For event organiser and exhibitors VR provides the opportunity to showcase products that are too hard to bring to an event. For example with VR you can test drive a car, visit New York and try out the latest adventure park all without leaving the venue. Thomas Cook and Northface are just two brands that have already used VR successfully to significantly increase in-store revenue so just image what impact VR could have on your attendance figures. There are some more great examples of VR campaigns here.
Although digital signage and displays aren’t necessarily ‘innovative’ these days, being creative with digital technology can have a massive impact on the overall effect of your event.
Because we like to think of ourselves as digital technology advocates we always keen to design for digital. We rarely stick to using a standard screen format (when appropriate) and we always aim to make content immersive and engaging. This means that we utilise our animation and 3d animation skills at our events to grab attention.
Ultimately, we’d always advise using digital signage at your event instead of your traditional printed event signage. It’s far more engaging, can be updated in real time and miles more effective at communicating your event messaging.
Near Field Communication (NFC) is not new technology by any means. There are tonnes of examples of NFC being used in creative ways to create highly personalised experiences. Take the Audi City concept store in London. This uses NFC technology to change the image being projected on the screen depending on which colour swatch is selected. When the NFC swatch is placed onto the receiver it triggers the change of the content being displayed on the screen.
NFC can also be used to display messages on NFC enabled devices. These have proved successful at being able to entice prospective customers or simply just alert them to an exclusive offer when in range. It might seem creepy but it’s packed with potential for events.
The popularity of light displays are increasing. Not only are they entertaining but some light displays that we’ve seen are quite literally out of this world. You may remember the drone display by Intel we featured recently? Well, they’ve done it again, but this time during the opening ceremony at the 2018 Winter Olympics. With 1200 drone lights travelling up a snowy mountain they captivated audiences and set a new world record.
Applications built for the purpose of automation not only free up human staff but also increase efficiency. There has been a huge increase in the rise of bots. These bots can perform a manner of tasks like taking your details, welcoming visitors and even giving them directional information. (Wayfinder).

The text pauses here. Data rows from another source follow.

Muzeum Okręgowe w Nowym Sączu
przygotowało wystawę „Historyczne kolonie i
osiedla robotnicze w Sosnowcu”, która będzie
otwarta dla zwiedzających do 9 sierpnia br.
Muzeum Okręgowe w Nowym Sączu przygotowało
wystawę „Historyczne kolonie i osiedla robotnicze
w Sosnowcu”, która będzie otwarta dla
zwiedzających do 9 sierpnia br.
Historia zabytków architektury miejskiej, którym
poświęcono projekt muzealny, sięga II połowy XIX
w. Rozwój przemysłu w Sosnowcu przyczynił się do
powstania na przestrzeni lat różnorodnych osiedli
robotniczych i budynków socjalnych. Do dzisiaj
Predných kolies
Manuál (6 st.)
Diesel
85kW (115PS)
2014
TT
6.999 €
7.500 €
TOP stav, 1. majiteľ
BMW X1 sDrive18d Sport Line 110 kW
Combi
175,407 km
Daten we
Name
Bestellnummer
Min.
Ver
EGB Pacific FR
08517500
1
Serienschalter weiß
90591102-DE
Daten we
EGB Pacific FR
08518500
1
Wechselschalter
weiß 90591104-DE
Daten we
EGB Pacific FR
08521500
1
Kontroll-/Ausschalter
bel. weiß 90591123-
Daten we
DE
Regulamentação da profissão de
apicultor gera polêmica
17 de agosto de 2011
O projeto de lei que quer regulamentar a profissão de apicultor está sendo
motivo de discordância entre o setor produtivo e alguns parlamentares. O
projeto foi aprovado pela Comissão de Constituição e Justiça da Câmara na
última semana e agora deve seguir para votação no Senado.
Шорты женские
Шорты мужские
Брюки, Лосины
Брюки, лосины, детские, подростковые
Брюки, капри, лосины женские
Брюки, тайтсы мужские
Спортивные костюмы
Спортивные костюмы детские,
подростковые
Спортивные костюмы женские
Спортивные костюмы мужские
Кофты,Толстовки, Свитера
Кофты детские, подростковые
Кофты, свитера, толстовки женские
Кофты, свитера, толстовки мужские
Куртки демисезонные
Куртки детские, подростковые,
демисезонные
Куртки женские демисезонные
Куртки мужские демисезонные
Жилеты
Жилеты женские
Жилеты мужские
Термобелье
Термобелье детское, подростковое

Eventbots or chatbot is an AI application built to help event attendees by answering questions submitted through SMS, web chat, Facebook Messenger or Twitter DM. The bot is pre-programmed with event data enabling it automatically answer questions. Questions like, ‘where are the toilets?’, ‘when is this talk on?’, and ‘where’s the car park?’ can be answered without human intervention. With up to 80% of event attendees using and these bots at events it’s likely that these are going to get more and more popular.
The purpose of this blog was to demonstrate how technology is being used to engage with people. It’s ironic that the very technology that has made us more isolated and distant is now being used to reconnect people. For events technology is pivotal to efficiency and leaving a lasting impression. Of course we can’t talk about the role of technology at events without addressing its role in retail. Retailers are having to build in-store experiences to lure people back to the high street to reconnect with consumers. It’s surprising then that a recent study has shown that UK retailers lack the strategy for instore technology.
2018 is an exciting time to be a designer and it’s even better that i’m in a creative industry. It’s here that I get to exercise crazy concepts that have an ability to change the way people experience brands. Technology can improve the way people share their data and transform the way teams collaborate. And we’re at the forefront of it.